The first picture for this month’s Richardson Homestead project is the two-story house hand-built by John using local stone. It is nestled in the shade of an Arizona Ash. The tree covers the two-story structure with the dappled light that I love. Compared with earlier pictures, someone has torn down the large cross on its right side, and graffiti now decorates the front retaining wall (off-camera and purposefully not included). The house is the most intact building on the homestead. With over forty years of neglect, it hasn’t fallen.

I’m sad that Mohave County or the BLM hasn’t set this property aside as a park or a protected historical site. Without that protection, I expect this place to be gone before future generations can learn about the Richardsons and their homestead. Although a complete restoration would be ideal, simply keeping it in a state of arrested decay would be the first step. For example, at the Gillespie Dam and bridge, there is an interpretive center that Maricopa County built to explain their historical significance. Something like that would hopefully deter vandals from running amuck. Hand me a petition; I’ll sign it.

You can see a larger version of Richardson House on its Web Page by clicking here. Next week, we’ll pick through the Richardson ruins to find other artistic shots to show you. Be sure to come back and see them.

Till Next Time
jw

Dos Cabezas Mountains Picture of the Week

Dos Cabezas Mountains - The 'two head' mountain range is a prominent landmark in southeast Arizona.
Dos Cabezas Mountains – The ‘two head’ mountain range is a prominent landmark in southeast Arizona.

Memorial Day has snuck up on us already. The unofficial summer season begins today. Back east, our friends and family have opened swimming pools, drug their Webber grills out of the garage, and finally put on shorts—with white belts and black socks. Meanwhile, here in the desert, we’re beginning to think of clever ways to stay cool for the next three months. This year, Queen Anne and I have come up with some new places to visit, but we have to stop buying food to have gas money.

Before worrying about surviving June and its 110º temperatures, we need to finish May. So, let’s return to our Cochise County Road 186 project, jump into the car, and find one last shot. Then we can drive into Willcox, where I know of a decent Mexican restaurant for dinner.

With the ghost town of Dos Cabezas in the rearview mirror, the county road begins to drop from the foothills into the Sulphur Springs Valley.

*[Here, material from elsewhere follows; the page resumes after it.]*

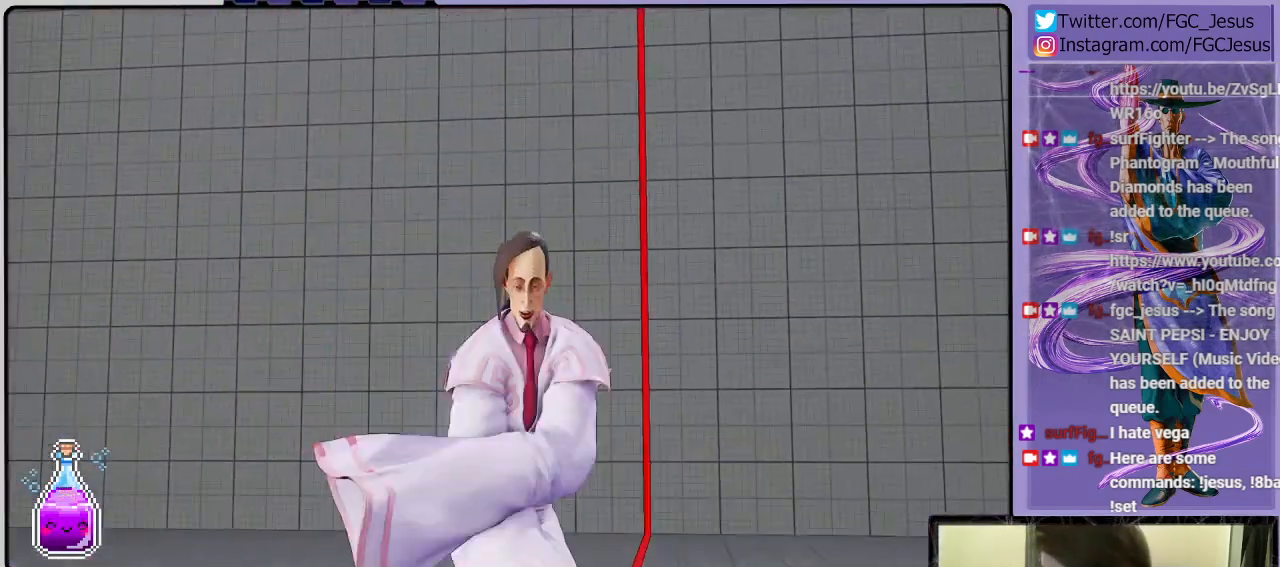
{"buttons": [], "left_stick": "center", "right_stick": "center", "events": []}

All of the time, the ‘two-headed’ mountain range looms in the east. The south head blocks its northern twin brother from town, so we will drive several miles until both outcrops are visible. That turned out to be a spot where I could hike past a ranch gate and get this week’s picture.

At first glance, the range resembles a two-headed giant with 15-mile broad shoulders that I’ve seen in cartoons. The twin heads are weathered granite, and the highest one (the south) is 8,354 feet in elevation. That’s not as impressive as it sounds because the valley floor has an average height of 4,000 feet above sea level, but Interstate 10 still detours several miles north of the left shoulder to get around the range. A dirt road on the range’s south side divides the Dos Cabezas and Chiricahua ranges. That road goes to the historic site of Fort Bowie through the ominous Apache Pass. Since that road served as the main trail from New Mexico into Southern Arizona, the Cavalry built the old fort to quell the frequent ambushes by renegade Apaches.

I call this photo Dos Cabezas Mountains because I have a vivid imagination. The sky looked clear and blue, but a few clouds to the south cast shadows over the range. Fortunately, that saved this image from being flat and lifeless. The dark-green patches near the mountain top are tall ponderosa pines. In this picture, the land traverses three climate zones, and that’s an example of why the patches of Coronado National Forest are called Sky Islands. Finally, the San Simon Valley and New Mexico are on the other side of these mountains.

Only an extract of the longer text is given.